Nie dajmy się zwariować - rozmowa z Grzegorzem Maciejaszem, prezesem Koszalińskiego Okręgowego Związku Piłki Nożnej

(wok)
Fot. Wojciech Kukliński
- Miałem propozycję wpływania na wyniki meczów w zamian za możliwość zwiększenia obrotów we własnej firmie - mówi Grzegorz Maciejasz.

- Ponoć handluje pan podrabianym sprzętem sportowym?

- A pan ponoć jest agentem służb specjalnych. Ludzie, nie dajmy się zwariować. Oświadczam, że nigdy nie handlowałem ani też nie handluję sprzętem innym niż oryginalny. Mam dobrze prosperującą firmę i za dużo miałbym do stracenia.

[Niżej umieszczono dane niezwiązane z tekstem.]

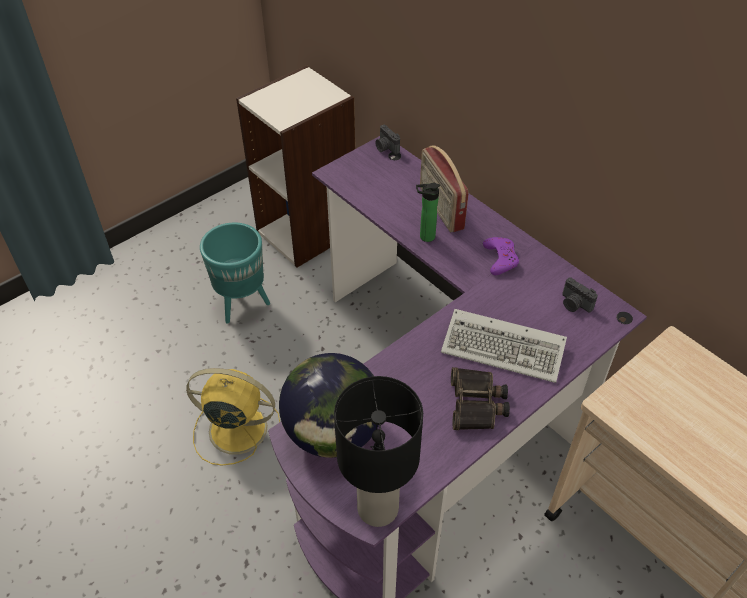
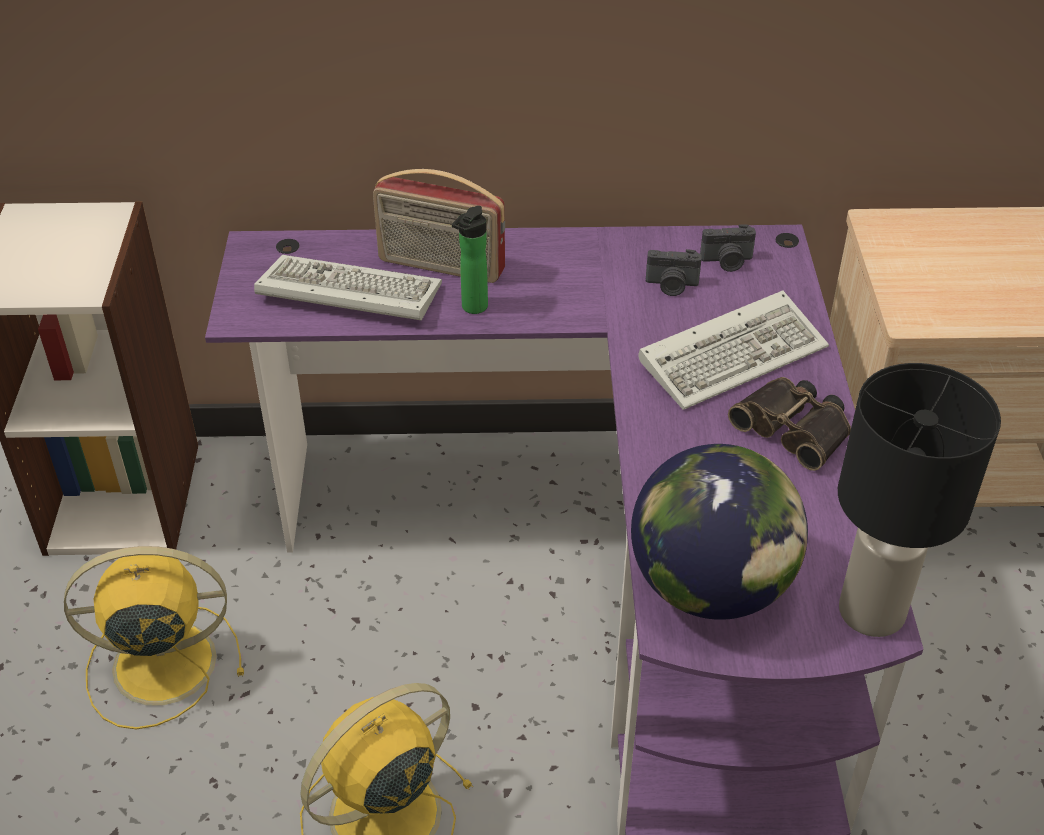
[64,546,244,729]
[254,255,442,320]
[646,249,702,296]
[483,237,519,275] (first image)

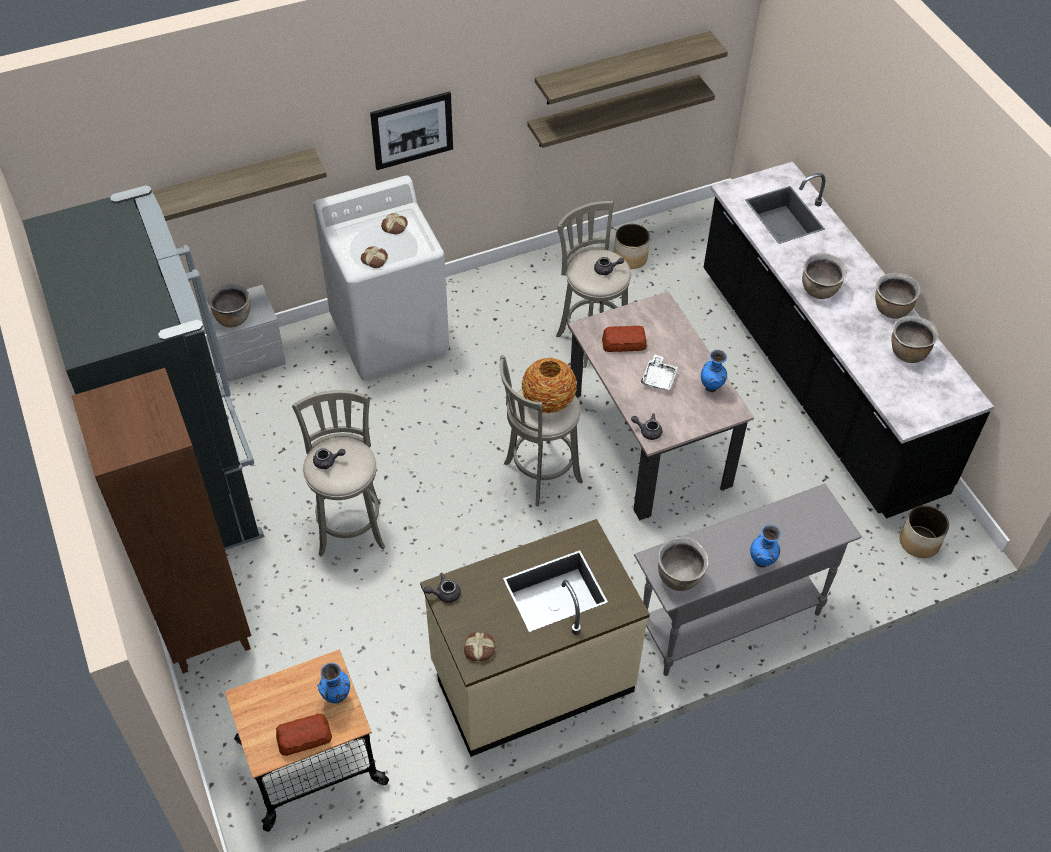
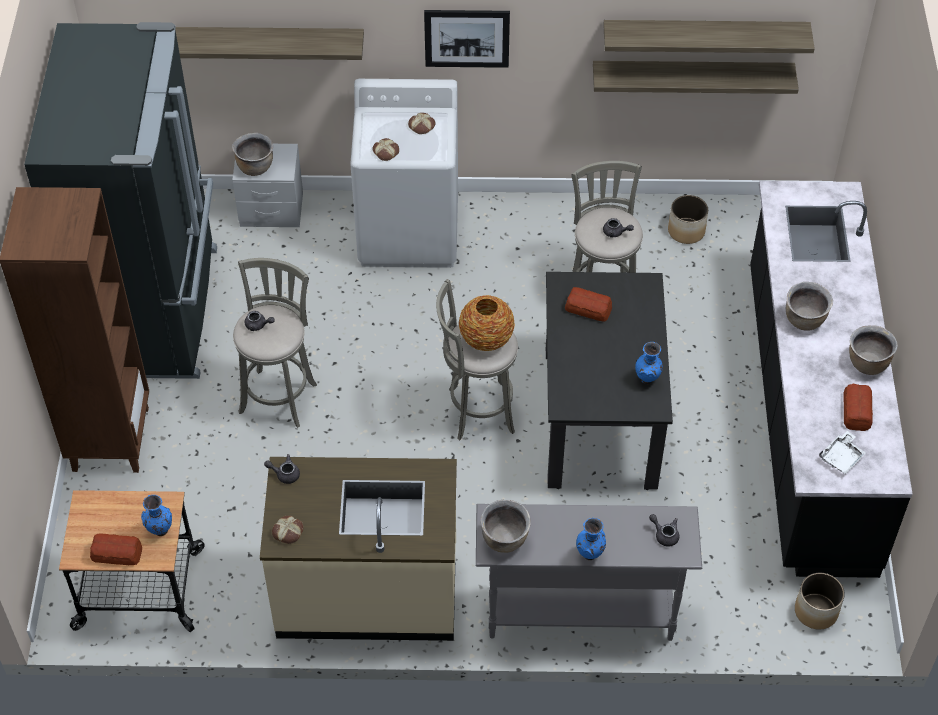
[546,272,673,490]
[649,514,679,546]
[819,431,866,474]
[844,384,873,431]

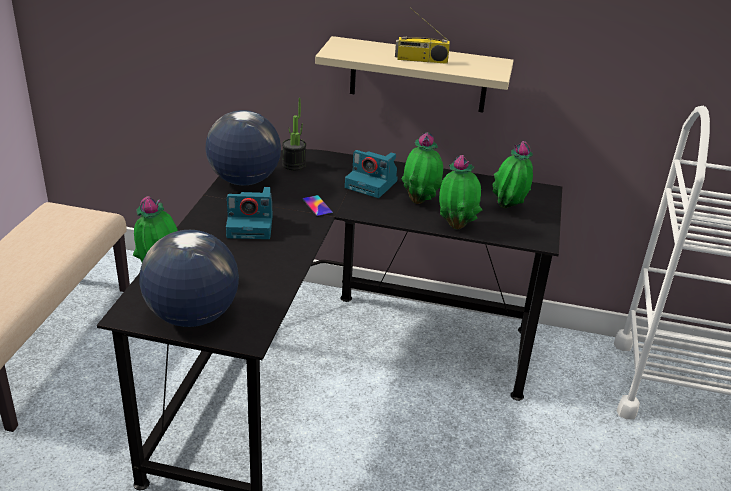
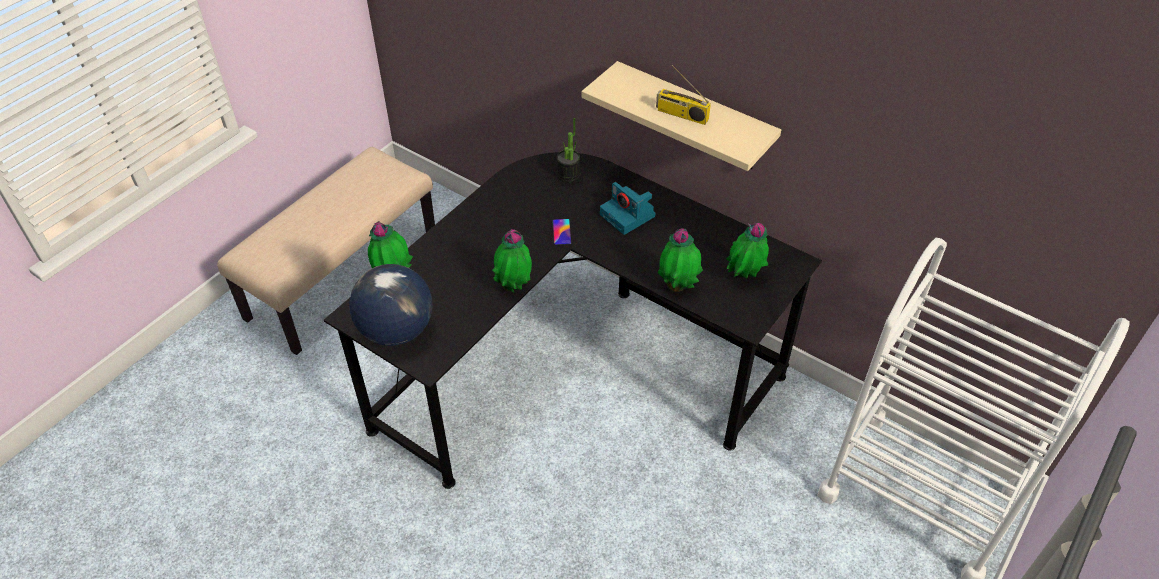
[492,229,532,293]
[205,110,281,185] (first image)
[226,187,273,239] (first image)

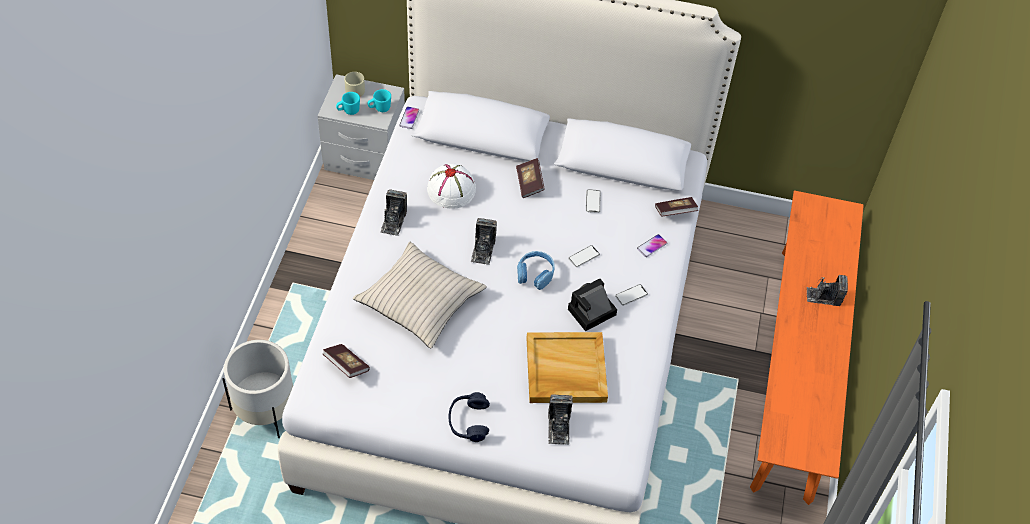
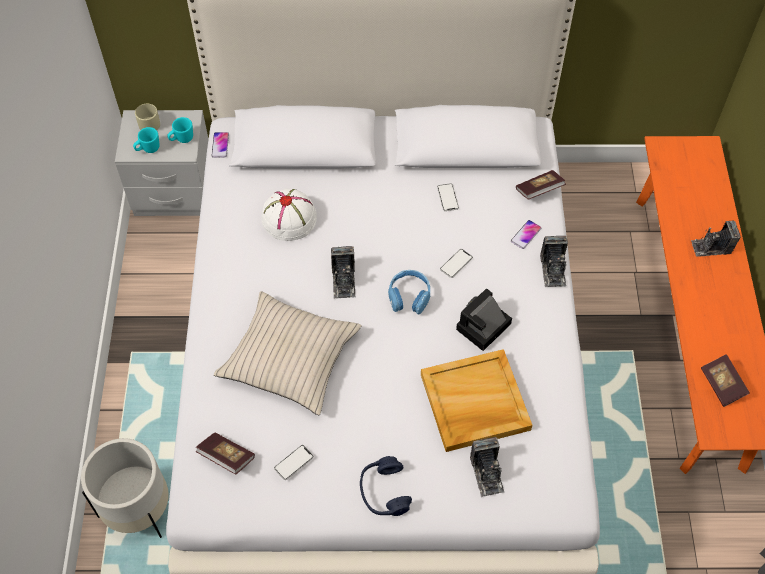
[274,445,314,480]
[540,236,568,287]
[701,354,750,407]

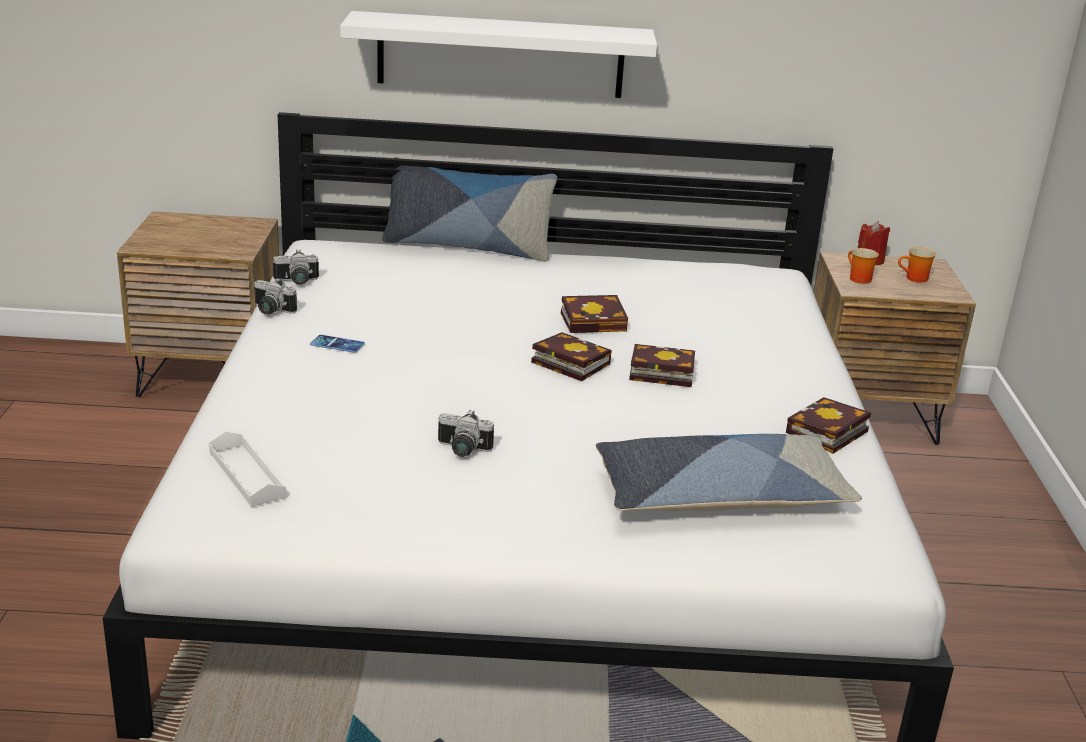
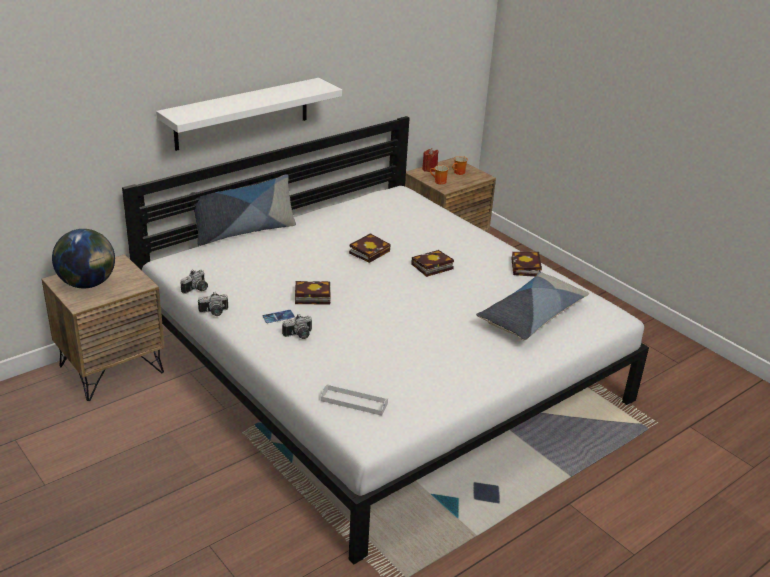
[52,229,115,288]
[282,314,312,339]
[295,281,331,304]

- Prawdą jest natomiast, że sprzedaje pan piłki, koszulki i dresy piłkarskim zespołom, które są zrzeszone w związku na czele, którego pan stoi.

- Tak. Mam firmę istniejąca na rynku już siedemnaście lat. Założyłem ją w czasie, gdy w ogóle nie myślałem, że będę działaczem piłkarskim. W pewnym momencie zostałem bezrobotnym piłkarzem i musiałem podjąć ryzyko założenia własnej działalności. Na dodatek wówczas moja miejscowość znajdowała się nie w województwie zachodniopomorskim, a w pilskim. Oczywiście jako właściciel firmy muszę dbać o to, by przynosiła zyski. Dlatego od wielu lat sprzedawałem i nadal sprzedają sprzęt wszystkim kontrahentom, którzy chcą u mnie kupować.

- Jak dużo klubów zaopatruje się u pana?

- Myślę, że około sześćdziesiąt, siedemdziesiąt procent klubów.

- To etyczne?

- Oczywiście. Nie namawiam ani nie sugeruję w żaden sposób klubowym działaczom, by zaopatrywali się u mnie. Zespoły grając w moim sprzęcie nie mają żadnego logo mojej firmy. Kupują, bo mamy dobrą, ba najlepszą ofertę na rynku.

- Dlatego zarówno Zachodniopomorski Związek Piłki Nożnej jak i Koszaliński OZPN robią zakupy u pana?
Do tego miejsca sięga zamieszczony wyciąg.